%%

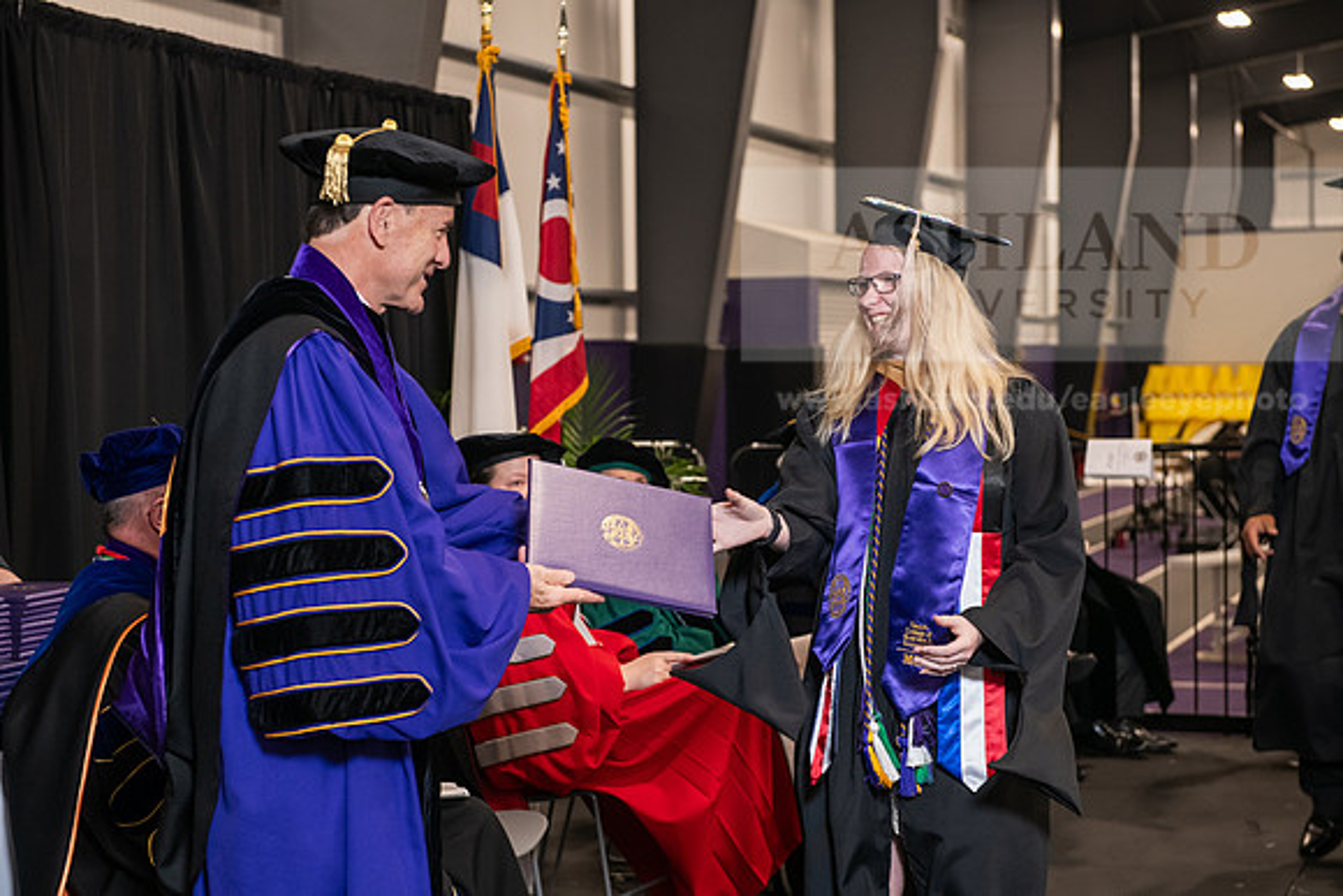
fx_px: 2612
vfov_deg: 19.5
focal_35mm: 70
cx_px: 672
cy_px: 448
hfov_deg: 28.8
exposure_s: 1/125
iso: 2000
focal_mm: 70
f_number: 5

%%
%%

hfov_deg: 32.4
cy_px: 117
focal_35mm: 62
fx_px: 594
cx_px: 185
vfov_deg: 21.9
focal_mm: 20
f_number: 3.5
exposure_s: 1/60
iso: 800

%%
%%

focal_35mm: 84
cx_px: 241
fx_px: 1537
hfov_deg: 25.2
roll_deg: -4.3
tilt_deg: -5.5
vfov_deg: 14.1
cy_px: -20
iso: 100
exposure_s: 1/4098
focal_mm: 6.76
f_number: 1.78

%%

## What the exercise asks
From the records above, repeat exactly the lines from the one with "fx_px: 2612" through the one with "f_number: 5", both included.

## Answer
fx_px: 2612
vfov_deg: 19.5
focal_35mm: 70
cx_px: 672
cy_px: 448
hfov_deg: 28.8
exposure_s: 1/125
iso: 2000
focal_mm: 70
f_number: 5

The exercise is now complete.